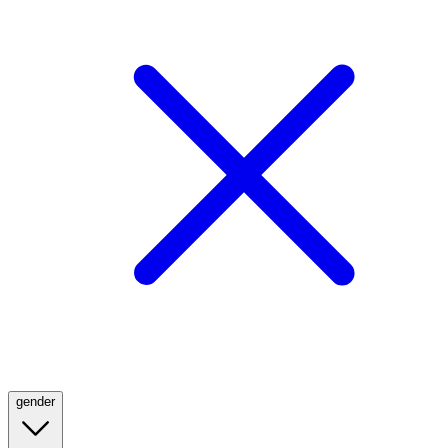
gender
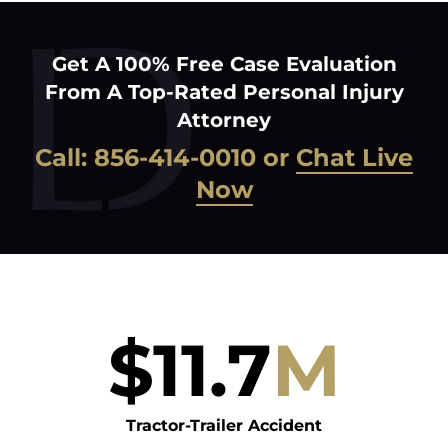
Get A 100% Free Case Evaluation
From A Top-Rated Personal Injury
Attorney
Call:
856-414-0010
or
Chat Live
Now
$
11.7
M
Tractor-Trailer Accident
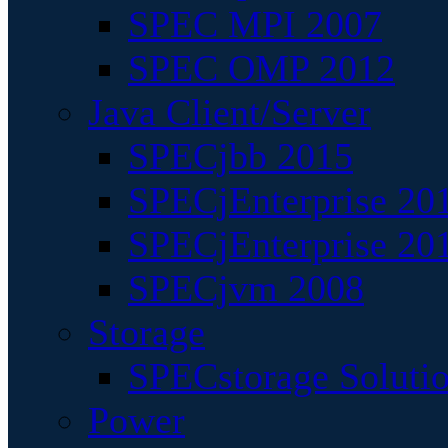
SPEC MPI 2007
SPEC OMP 2012
Java Client/Server
SPECjbb 2015
SPECjEnterprise 201
SPECjEnterprise 20
SPECjvm 2008
Storage
SPECstorage Soluti
Power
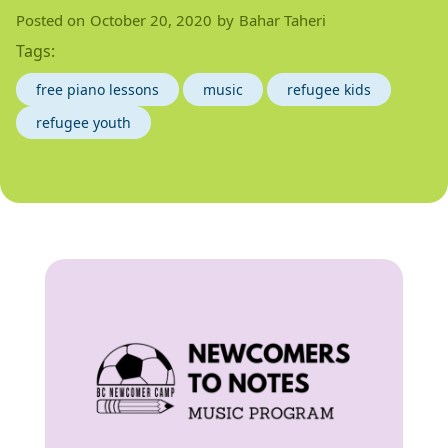
Posted on
October 20, 2020
by
Bahar Taheri
Tags:
free piano lessons
music
refugee kids
refugee youth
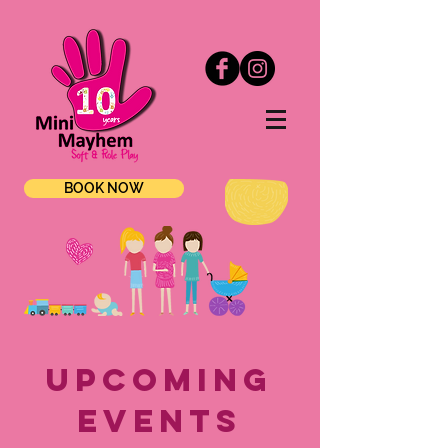
BOOK NOW
upcoming
EVENTS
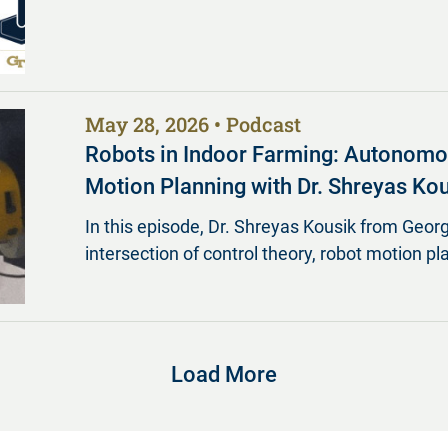
May 28, 2026
Podcast
Robots in Indoor Farming: Autonomous
Motion Planning with Dr. Shreyas Ko
In this episode, Dr. Shreyas Kousik from Georg
intersection of control theory, robot motion pl
Load More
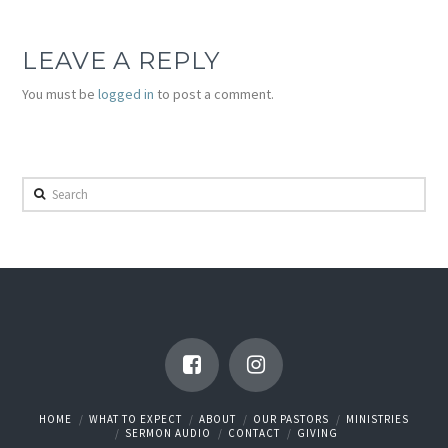
LEAVE A REPLY
You must be
logged in
to post a comment.
Search
HOME
WHAT TO EXPECT
ABOUT
OUR PASTORS
MINISTRIES
SERMON AUDIO
CONTACT
GIVING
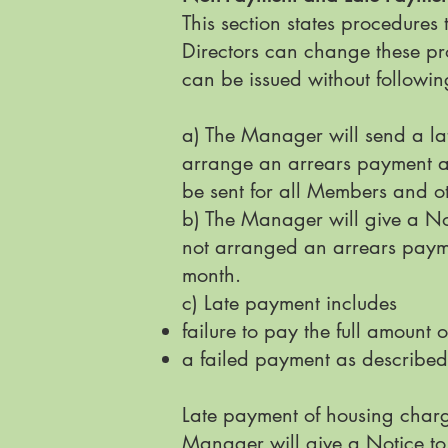
This section states procedures
Directors can change these pro
can be issued without following
a) The Manager will send a la
arrange an arrears payment ag
be sent for all Members and ot
b) The Manager will give a No
not arranged an arrears payme
month.
c) Late payment includes
failure to pay the full amount
a failed payment as described
Late payment of housing charge
Manager will give a Notice to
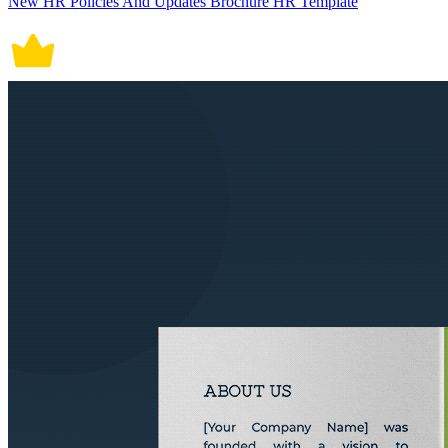
New HR Policies And Updates Brochure HR Template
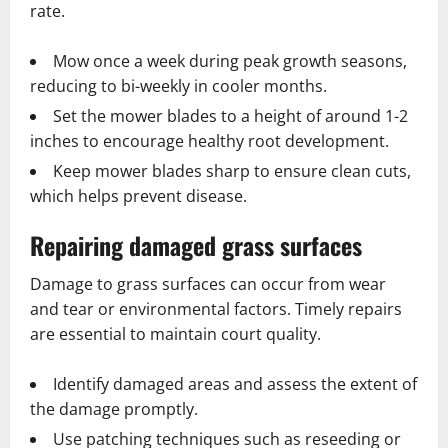
rate.
Mow once a week during peak growth seasons,
reducing to bi-weekly in cooler months.
Set the mower blades to a height of around 1-2
inches to encourage healthy root development.
Keep mower blades sharp to ensure clean cuts,
which helps prevent disease.
Repairing damaged grass surfaces
Damage to grass surfaces can occur from wear
and tear or environmental factors. Timely repairs
are essential to maintain court quality.
Identify damaged areas and assess the extent of
the damage promptly.
Use patching techniques such as reseeding or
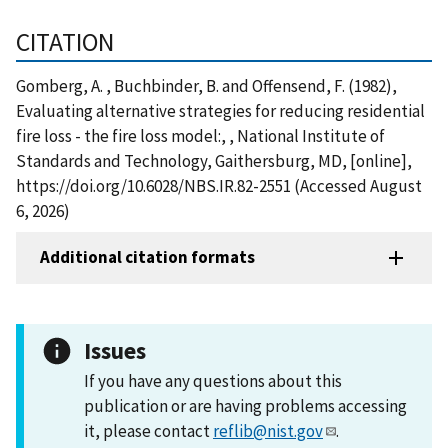
CITATION
Gomberg, A. , Buchbinder, B. and Offensend, F. (1982),
Evaluating alternative strategies for reducing residential
fire loss - the fire loss model:, , National Institute of
Standards and Technology, Gaithersburg, MD, [online],
https://doi.org/10.6028/NBS.IR.82-2551 (Accessed August
6, 2026)
Additional citation formats
Issues
If you have any questions about this
publication or are having problems accessing
it, please contact
reflib@nist.gov
.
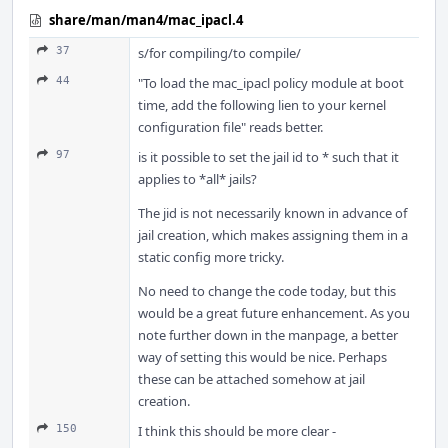
share/man/man4/mac_ipacl.4
37
s/for compiling/to compile/
44
"To load the mac_ipacl policy module at boot
time, add the following lien to your kernel
configuration file" reads better.
97
is it possible to set the jail id to * such that it
applies to *all* jails?
The jid is not necessarily known in advance of
jail creation, which makes assigning them in a
static config more tricky.
No need to change the code today, but this
would be a great future enhancement. As you
note further down in the manpage, a better
way of setting this would be nice. Perhaps
these can be attached somehow at jail
creation.
150
I think this should be more clear -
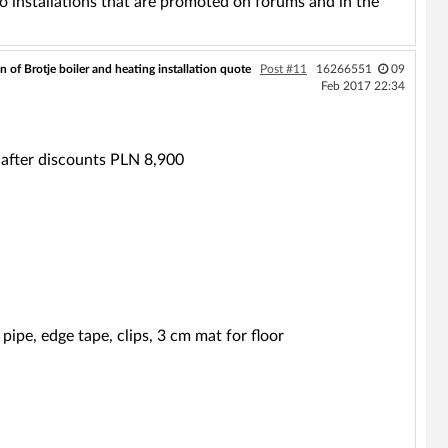
to installations that are promoted on forums and in the
n of Brotje boiler and heating installation quote
Post #11
16266551
09
Feb 2017 22:34
after discounts PLN 8,900
ipe, edge tape, clips, 3 cm mat for floor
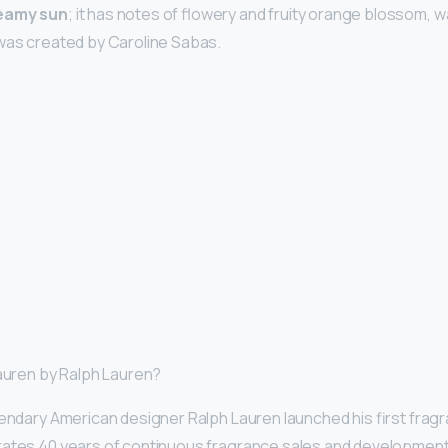
teamy sun
; it has notes of flowery and fruity orange blossom, wa
 was created by Caroline Sabas.
Lauren by Ralph Lauren?
gendary American designer Ralph Lauren launched his first fragra
rates 40 years of continuous fragrance sales and development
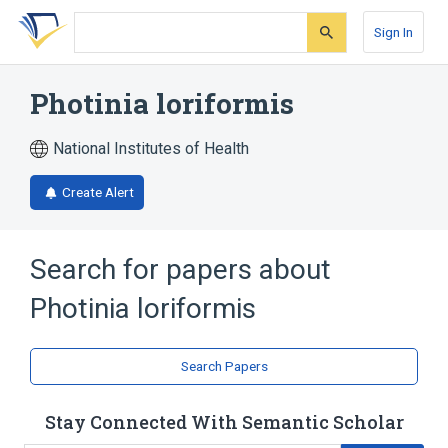
Skip
Skip
Skip
to
to
to
Sign In
search
main
account
form
content
menu
Photinia loriformis
National Institutes of Health
Create Alert
Search for papers about
Photinia loriformis
Search Papers
Stay Connected With Semantic Scholar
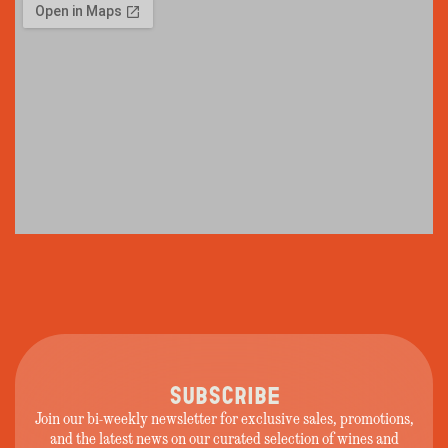
SUBSCRIBE
Join our bi-weekly newsletter for exclusive sales, promotions,
and the latest news on our curated selection of wines and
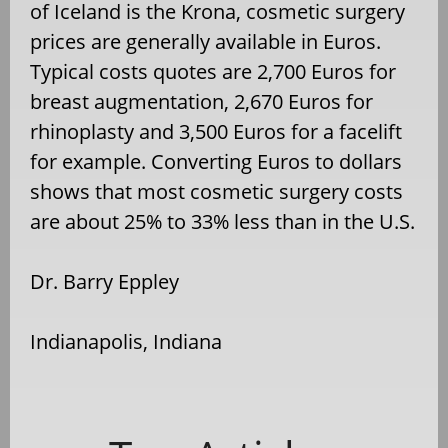
of Iceland is the Krona, cosmetic surgery
prices are generally available in Euros.
Typical costs quotes are 2,700 Euros for
breast augmentation, 2,670 Euros for
rhinoplasty and 3,500 Euros for a facelift
for example. Converting Euros to dollars
shows that most cosmetic surgery costs
are about 25% to 33% less than in the U.S.
Dr. Barry Eppley
Indianapolis, Indiana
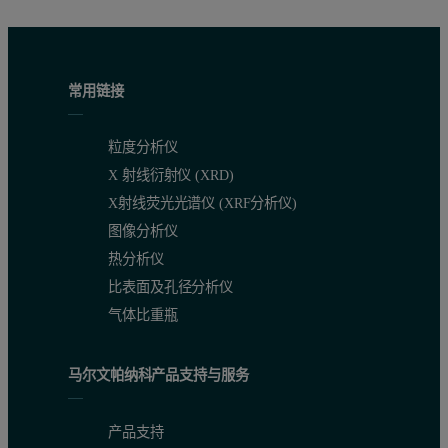
常用链接
粒度分析仪
X 射线衍射仪 (XRD)
X射线荧光光谱仪 (XRF分析仪)
图像分析仪
热分析仪
比表面及孔径分析仪
气体比重瓶
马尔文帕纳科产品支持与服务
产品支持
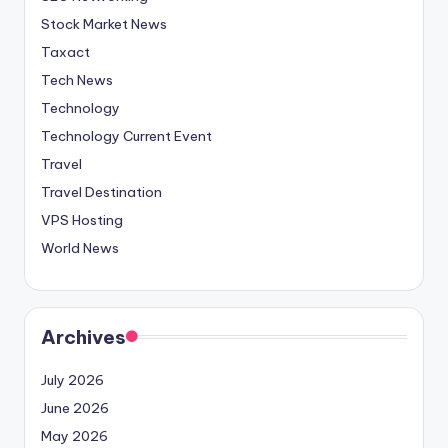
Stock Market News
Taxact
Tech News
Technology
Technology Current Event
Travel
Travel Destination
VPS Hosting
World News
Archives
July 2026
June 2026
May 2026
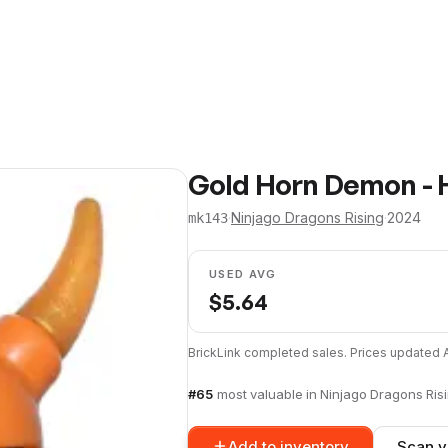
Gold Horn Demon - 
·
Ninjago Dragons Rising
·
2024
mk143
USED AVG
$
5.64
BrickLink completed sales. Prices updated
#
65
most valuable in
Ninjago Dragons Ris
Add to inventory
Scan y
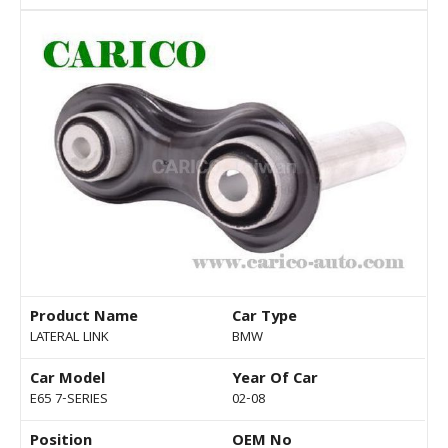
Product Name
Car Type
LATERAL LINK
BMW
Car Model
Year Of Car
E65 7-SERIES
02-08
Position
OEM No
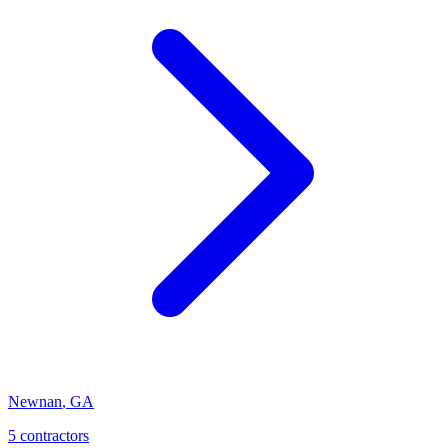
Newnan
,
GA
5
contractor
s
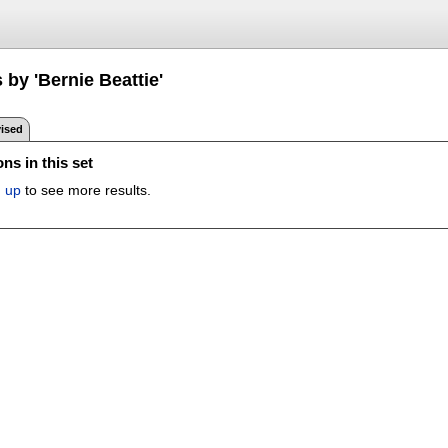
 by 'Bernie Beattie'
ised
ns in this set
n up
to see more results.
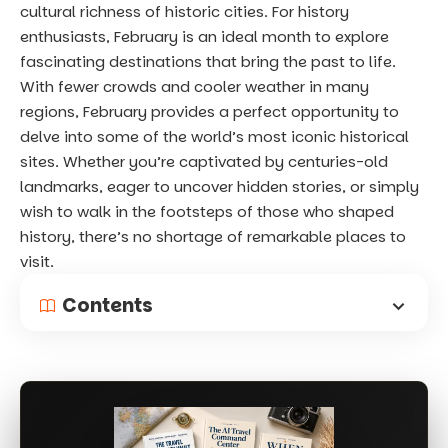
cultural richness of historic cities. For history
enthusiasts, February is an ideal month to explore
fascinating destinations that bring the past to life.
With fewer crowds and cooler weather in many
regions, February provides a perfect opportunity to
delve into some of the world’s most iconic historical
sites. Whether you’re captivated by centuries-old
landmarks, eager to uncover hidden stories, or simply
wish to walk in the footsteps of those who shaped
history, there’s no shortage of remarkable places to
visit.
Contents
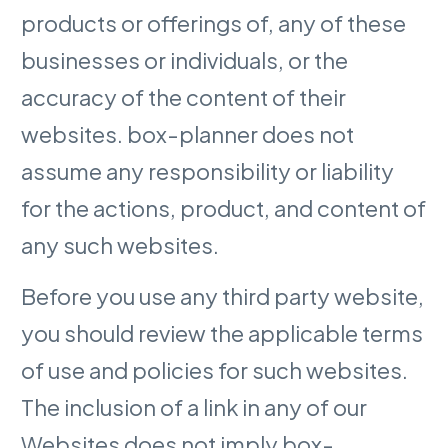
products or offerings of, any of these
businesses or individuals, or the
accuracy of the content of their
websites. box-planner does not
assume any responsibility or liability
for the actions, product, and content of
any such websites.
Before you use any third party website,
you should review the applicable terms
of use and policies for such websites.
The inclusion of a link in any of our
Websites does not imply box-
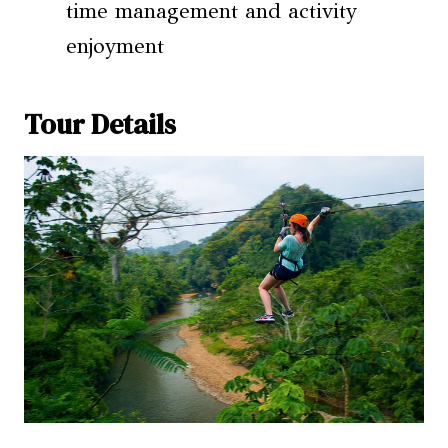
time management and activity
enjoyment
Tour Details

______________________________

Exercise brief: Reprint the whole listing verbatim except for the pictures.

Exercise answer:
gender
Get A 100% Free Case Evaluation
From A Top-Rated Personal Injury
Attorney
Call:
856-414-0010
or
Chat Live
Now
$
11.7
M
Tractor-Trailer Accident
SPEC MPI 2007
SPEC OMP 2012
Java Client/Server
SPECjbb 2015
SPECjEnterprise 201
SPECjEnterprise 20
SPECjvm 2008
Storage
SPECstorage Soluti
Power
Posted on
October 20, 2020
by
Bahar Taheri
Tags:
free piano lessons
music
refugee kids
refugee youth
BOOK NOW
upcoming
EVENTS
May 28, 2026
Podcast
Robots in Indoor Farming: Autonomous
Motion Planning with Dr. Shreyas Ko
In this episode, Dr. Shreyas Kousik from Georg
intersection of control theory, robot motion pl
Load More
LEAVE A REPLY
You must be
logged in
to post a comment.
Search
HOME
WHAT TO EXPECT
ABOUT
OUR PASTORS
MINISTRIES
SERMON AUDIO
CONTACT
GIVING
This section states procedures
Directors can change these pro
can be issued without following
a) The Manager will send a la
arrange an arrears payment ag
be sent for all Members and ot
b) The Manager will give a No
not arranged an arrears payme
month.
c) Late payment includes
failure to pay the full amount
a failed payment as described
Late payment of housing charge
Manager will give a Notice to
New HR Policies And Updates Brochure HR Template
rate.
Mow once a week during peak growth seasons,
reducing to bi-weekly in cooler months.
Set the mower blades to a height of around 1-2
inches to encourage healthy root development.
Keep mower blades sharp to ensure clean cuts,
which helps prevent disease.
Repairing damaged grass surfaces
Damage to grass surfaces can occur from wear
and tear or environmental factors. Timely repairs
are essential to maintain court quality.
Identify damaged areas and assess the extent of
the damage promptly.
Use patching techniques such as reseeding or
CITATION
Gomberg, A. , Buchbinder, B. and Offensend, F. (1982),
Evaluating alternative strategies for reducing residential
fire loss - the fire loss model:, , National Institute of
Standards and Technology, Gaithersburg, MD, [online],
https://doi.org/10.6028/NBS.IR.82-2551 (Accessed August
6, 2026)
Additional citation formats
Issues
If you have any questions about this
publication or are having problems accessing
it, please contact
reflib@nist.gov
.
share/man/man4/mac_ipacl.4
37
s/for compiling/to compile/
44
"To load the mac_ipacl policy module at boot
time, add the following lien to your kernel
configuration file" reads better.
97
is it possible to set the jail id to * such that it
applies to *all* jails?
The jid is not necessarily known in advance of
jail creation, which makes assigning them in a
static config more tricky.
No need to change the code today, but this
would be a great future enhancement. As you
note further down in the manpage, a better
way of setting this would be nice. Perhaps
these can be attached somehow at jail
creation.
150
I think this should be more clear -
to installations that are promoted on forums and in the
n of Brotje boiler and heating installation quote
Post #11
16266551
09
Feb 2017 22:34
after discounts PLN 8,900
ipe, edge tape, clips, 3 cm mat for floor
teamy sun
; it has notes of flowery and fruity orange blossom, wa
 was created by Caroline Sabas.
Lauren by Ralph Lauren?
gendary American designer Ralph Lauren launched his first fragra
rates 40 years of continuous fragrance sales and development
Skip
Skip
Skip
to
to
to
Sign In
search
main
account
form
content
menu
Photinia loriformis
National Institutes of Health
Create Alert
Search for papers about
Photinia loriformis
Search Papers
Stay Connected With Semantic Scholar
SUBSCRIBE
Join our bi-weekly newsletter for exclusive sales, promotions,
and the latest news on our curated selection of wines and
of Iceland is the Krona, cosmetic surgery
prices are generally available in Euros.
Typical costs quotes are 2,700 Euros for
breast augmentation, 2,670 Euros for
rhinoplasty and 3,500 Euros for a facelift
for example. Converting Euros to dollars
shows that most cosmetic surgery costs
are about 25% to 33% less than in the U.S.
Dr. Barry Eppley
Indianapolis, Indiana
常用链接
粒度分析仪
X 射线衍射仪 (XRD)
X射线荧光光谱仪 (XRF分析仪)
图像分析仪
热分析仪
比表面及孔径分析仪
气体比重瓶
马尔文帕纳科产品支持与服务
产品支持
Stock Market News
Taxact
Tech News
Technology
Technology Current Event
Travel
Travel Destination
VPS Hosting
World News
Archives
July 2026
June 2026
May 2026
Gold Horn Demon - 
·
Ninjago Dragons Rising
·
2024
mk143
USED AVG
$
5.64
BrickLink completed sales. Prices updated
#
65
most valuable in
Ninjago Dragons Ris
Add to inventory
Scan y
Product Name
Car Type
LATERAL LINK
BMW
Car Model
Year Of Car
E65 7-SERIES
02-08
Position
OEM No
Newnan
,
GA
5
contractor
s
 by 'Bernie Beattie'
ised
ns in this set
n up
to see more results.
cultural richness of historic cities. For history
enthusiasts, February is an ideal month to explore
fascinating destinations that bring the past to life.
With fewer crowds and cooler weather in many
regions, February provides a perfect opportunity to
delve into some of the world’s most iconic historical
sites. Whether you’re captivated by centuries-old
landmarks, eager to uncover hidden stories, or simply
wish to walk in the footsteps of those who shaped
history, there’s no shortage of remarkable places to
visit.
Contents
products or offerings of, any of these
businesses or individuals, or the
accuracy of the content of their
websites. box-planner does not
assume any responsibility or liability
for the actions, product, and content of
any such websites.
Before you use any third party website,
you should review the applicable terms
of use and policies for such websites.
The inclusion of a link in any of our
Websites does not imply box-
time management and activity
enjoyment
Tour Details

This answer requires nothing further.